Written task:
Would you return, word for word, the lines running from the one with "TURNERINGSF" to the final line of the listing below, pictures omitted?

Records for this exercise:
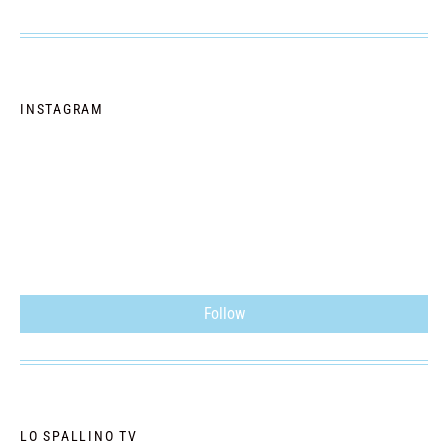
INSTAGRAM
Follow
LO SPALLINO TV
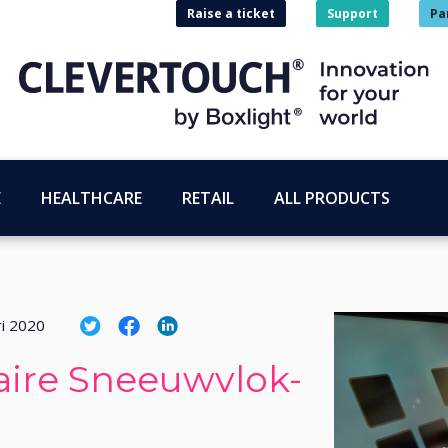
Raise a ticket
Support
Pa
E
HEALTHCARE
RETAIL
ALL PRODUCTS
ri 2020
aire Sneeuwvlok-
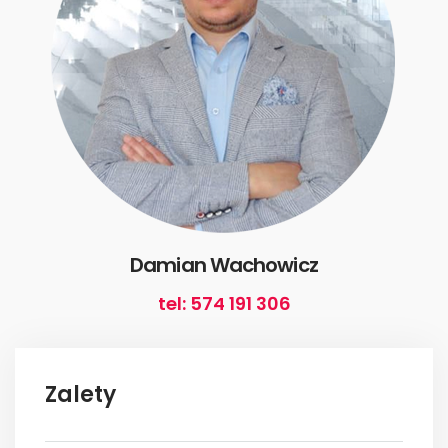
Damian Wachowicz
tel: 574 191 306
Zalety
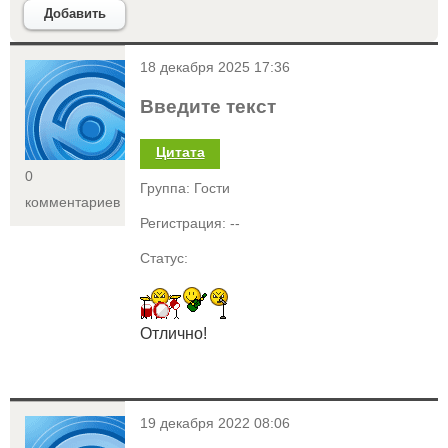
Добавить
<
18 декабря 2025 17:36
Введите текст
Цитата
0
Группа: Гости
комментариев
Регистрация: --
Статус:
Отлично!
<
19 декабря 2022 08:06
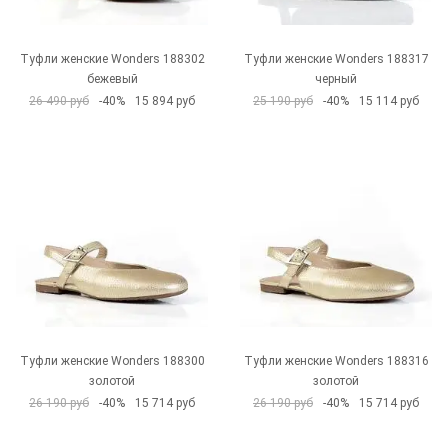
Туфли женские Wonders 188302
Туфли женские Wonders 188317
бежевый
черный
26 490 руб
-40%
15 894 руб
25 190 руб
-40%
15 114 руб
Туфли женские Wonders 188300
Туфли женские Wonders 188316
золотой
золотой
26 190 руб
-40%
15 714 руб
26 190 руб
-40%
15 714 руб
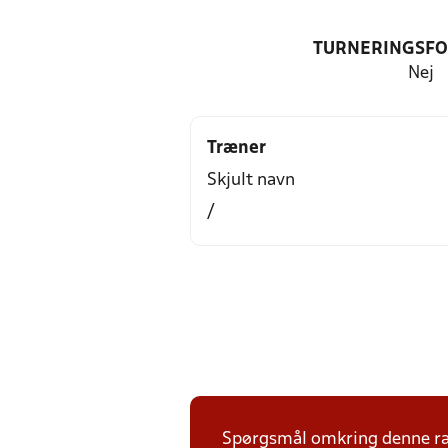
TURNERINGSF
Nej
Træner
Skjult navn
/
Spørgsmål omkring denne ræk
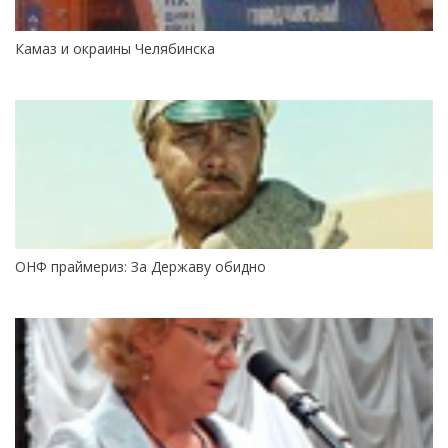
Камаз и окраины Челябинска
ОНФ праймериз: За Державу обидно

Written answer:
TURNERINGSF
Nej
Træner
Skjult navn
/
Spørgsmål omkring denne ræk
Камаз и окраины Челябинска
ОНФ праймериз: За Державу обидно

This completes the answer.